When describing the process they used to create the database, Schulte said they didn’t really know how people other than them would search for things.
“One thing I wasn’t expecting — or didn’t know how to think about — was how people other than us would search for things. We started from an almost encyclopedic memory of Simpsons quotes, which is kind of the basic unit of thinking about The Simpsons for us. From seeing search queries, that’s not exactly common: many people seem to search for a description of the scene rather than just what is being said out loud.”
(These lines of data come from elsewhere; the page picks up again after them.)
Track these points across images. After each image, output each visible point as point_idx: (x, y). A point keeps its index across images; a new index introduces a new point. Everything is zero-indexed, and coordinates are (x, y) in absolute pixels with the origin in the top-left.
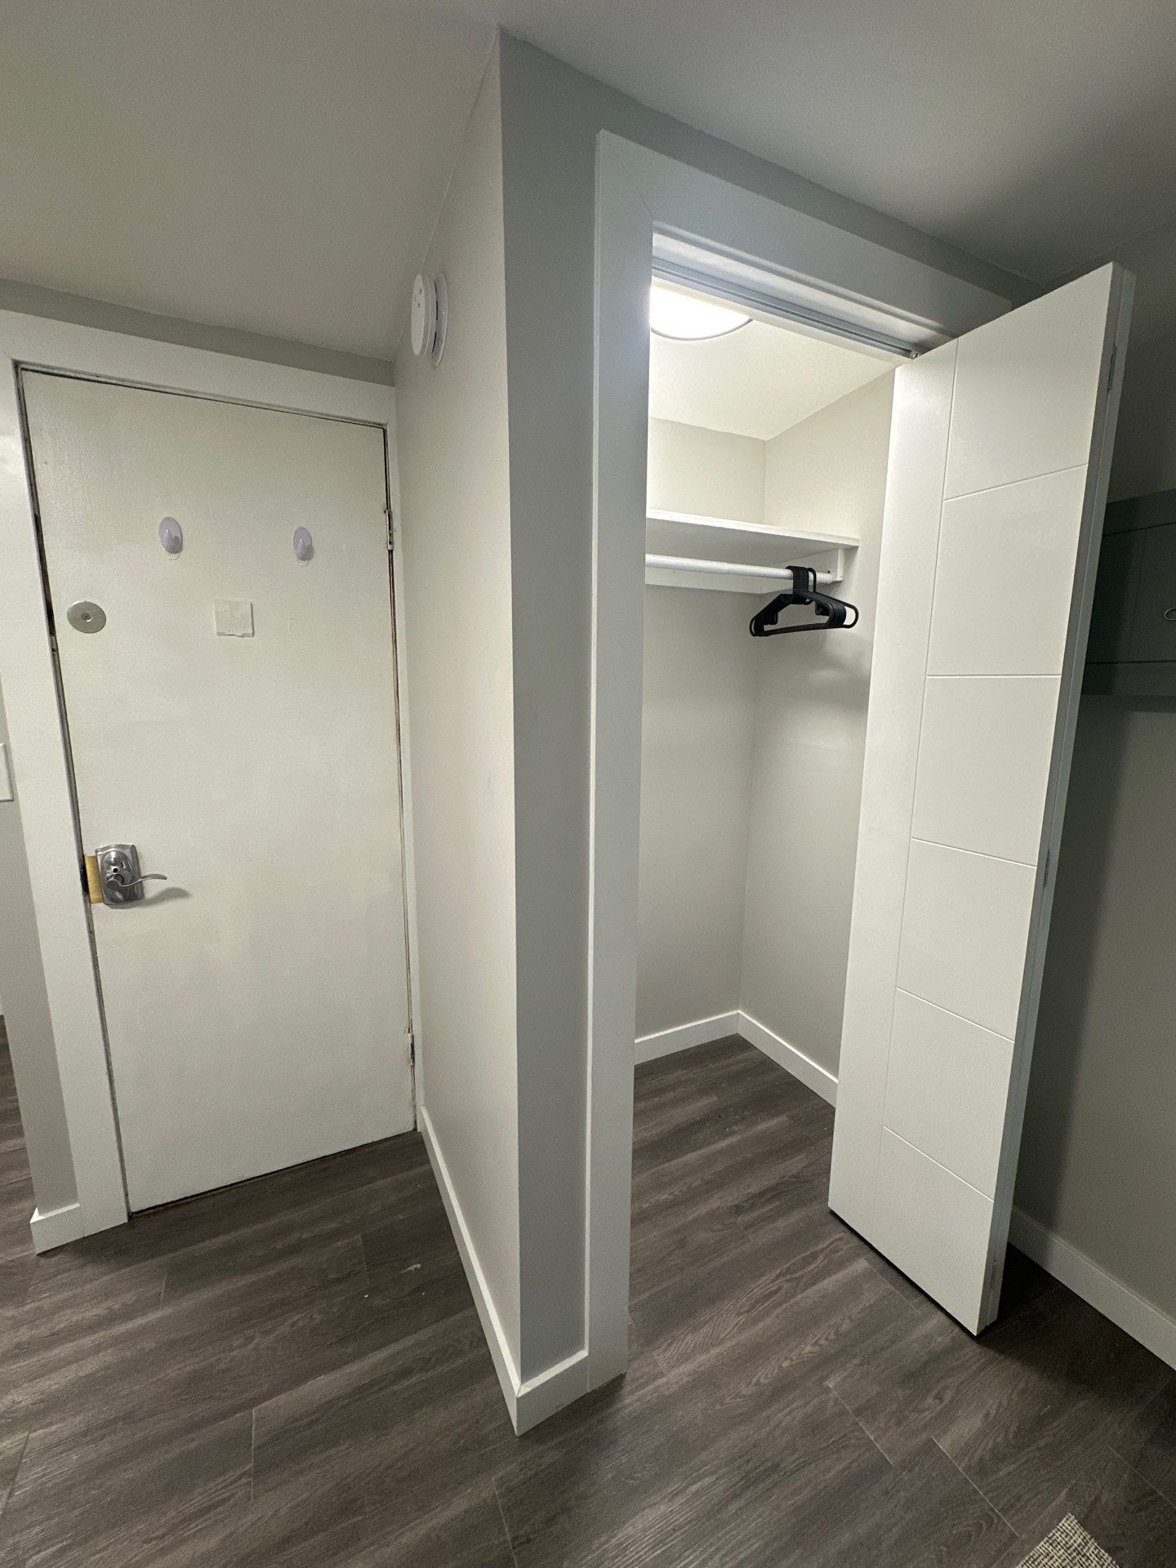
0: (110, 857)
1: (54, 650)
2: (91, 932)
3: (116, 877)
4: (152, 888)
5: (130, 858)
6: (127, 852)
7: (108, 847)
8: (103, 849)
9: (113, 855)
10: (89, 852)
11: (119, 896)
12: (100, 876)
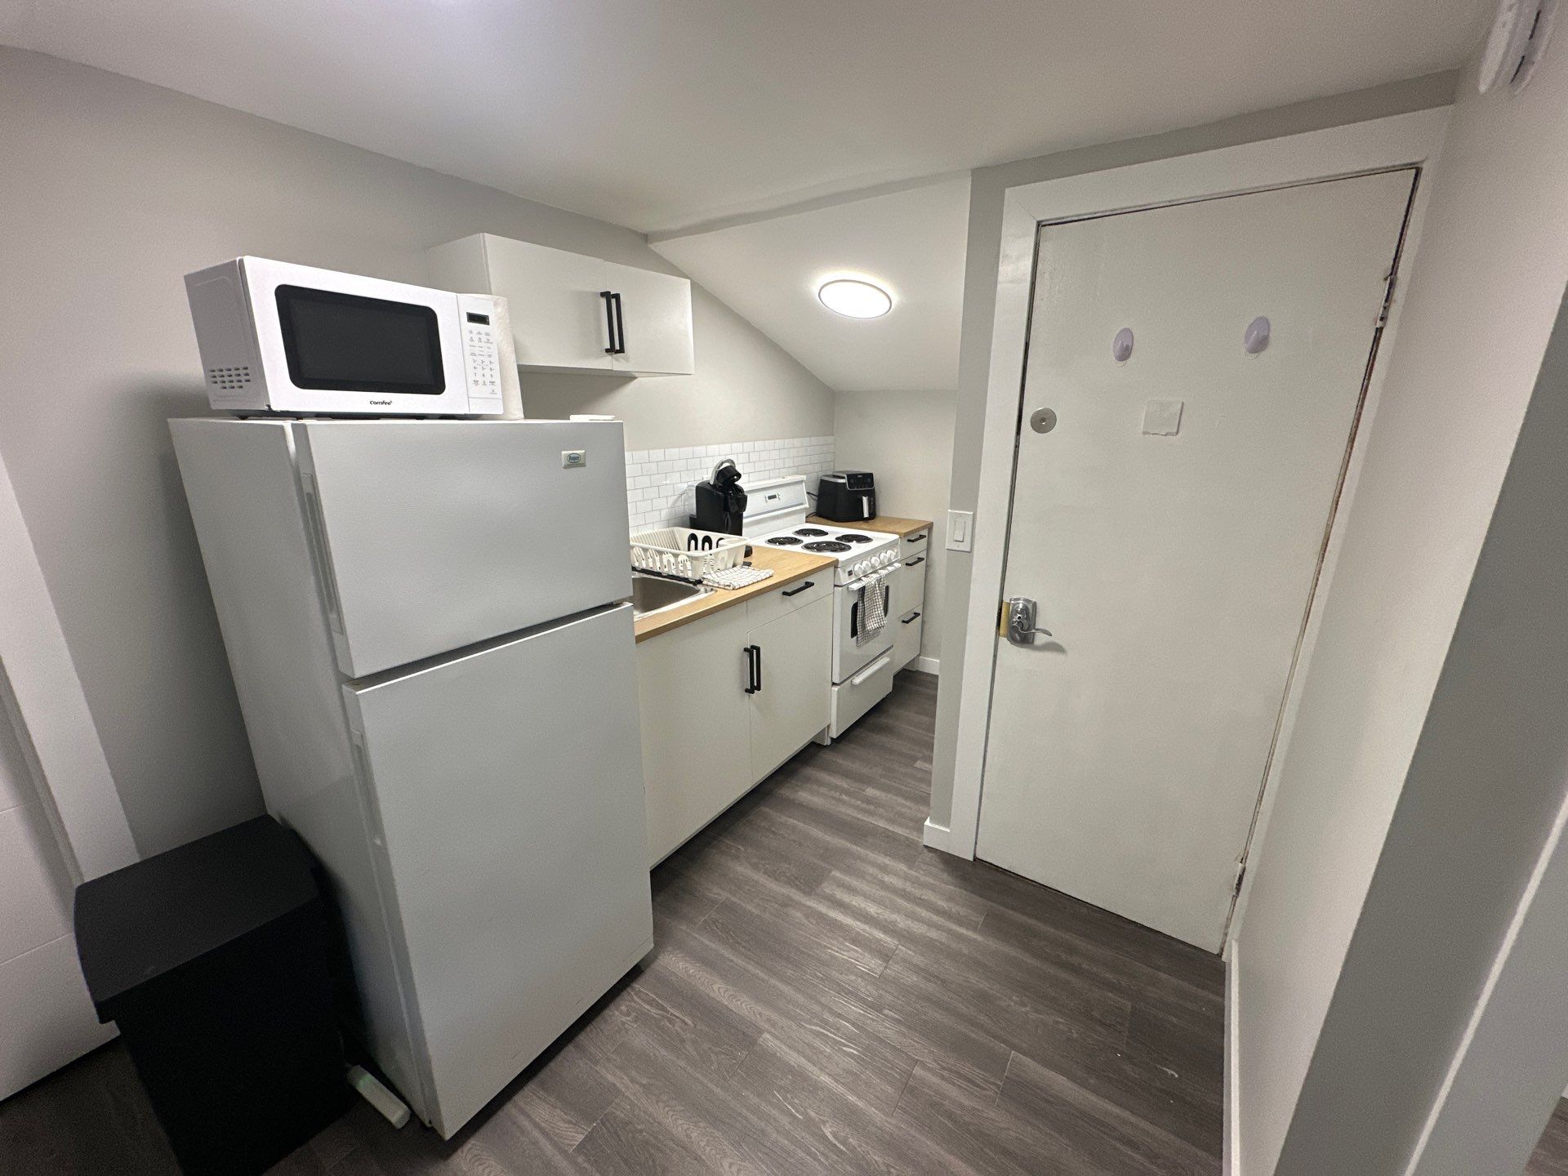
0: (1018, 607)
1: (1017, 447)
2: (995, 656)
3: (1019, 622)
4: (1040, 639)
5: (1031, 611)
6: (1030, 606)
7: (1019, 599)
8: (1015, 599)
9: (1021, 606)
10: (1006, 599)
11: (1018, 638)
12: (1010, 618)
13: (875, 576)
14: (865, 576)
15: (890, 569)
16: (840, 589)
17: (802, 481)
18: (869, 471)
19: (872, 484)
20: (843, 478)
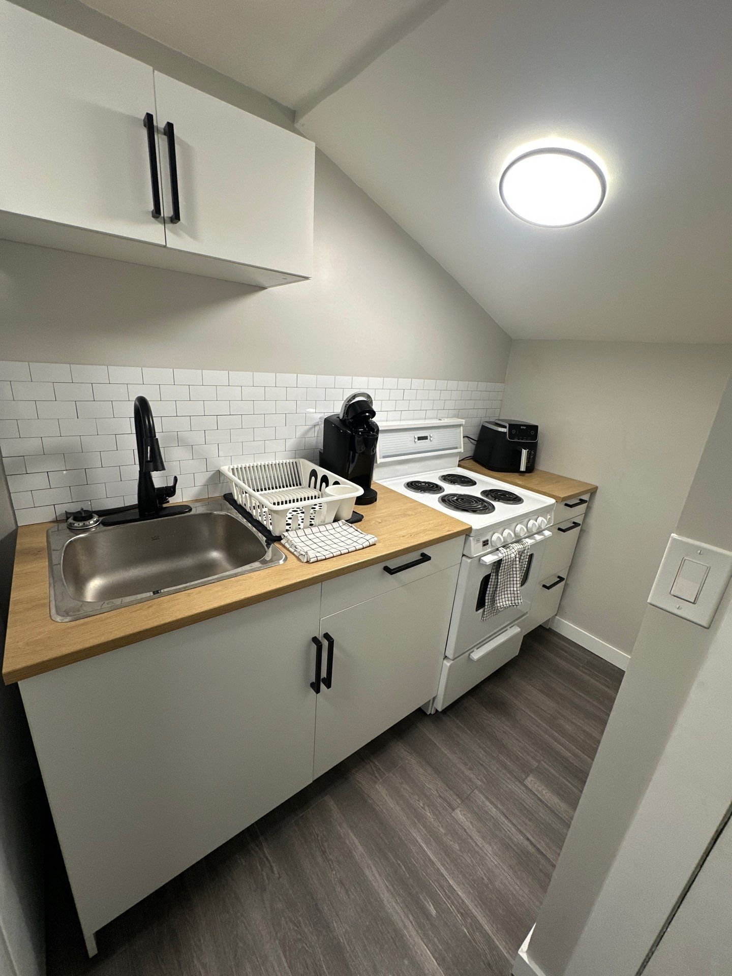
13: (517, 547)
14: (504, 547)
15: (538, 537)
16: (469, 561)
17: (459, 426)
18: (533, 422)
19: (535, 436)
20: (505, 427)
The Simpsons is certainly still a popular show and now, according to Campaign, The Simpsons have finally achieved branded stores in China. The show only started airing in China in 2014, and FCP president Jeffrey Godsick expects The Simpsons to do well in China.
“We have very high expectations for The Simpsons in China. They are pop culture icons that represent the American family, and early indications show real excitement and anticipation from the Chinese audience.”
With that much popularity and 26 years under its belt, it is interesting to look back on The Simpsons in the early years. People took a look at what critics were saying about The Simpsons back in 1990, when it first premiered.
David Hiltbrand, writing for People, called The Simpsons a “subversive beast” and likened Groening’s style to R. Crumb.
“Groening’s style clearly owes more to underground cartoonist R. Crumb than it does to Hanna-Barbera.”
Richard Zoglin writing for Time said The Simpsons were witty and off-putting.
“The Simpsons has a good deal of savvy wit,… strangely off-putting most of the time… The drawings are grotesque without redeeming style or charm (characters have big beady eyes, beaklike noses and spiky hair) and the animation is crude even by TV’s low-grade standards.”
Later on, Joe Rhodes of Entertainment Weekly wrote about The Simpsons.
“In just a few months, The Simpsons has become the shining star in Fox’s lineup, a regular entry in the Nielsen top 15 despite the fact that at its heart this is guerrilla TV, a wicked satire masquerading as a prime-time cartoon. Homer Simpson, [is] the leading candidate to replace Ronald Reagan as America’s most befuddled father figure.”
The New York Times gave the show relatively high praise.
“There is, admittedly, a fine line between being hilariously perceptive and just plain, even objectionably, silly. While habitually teetering on that line, The Simpsons has shown a remarkable ability to come down on the right side most of the time.”
It is amazing how far The Simpsons have come over the decades.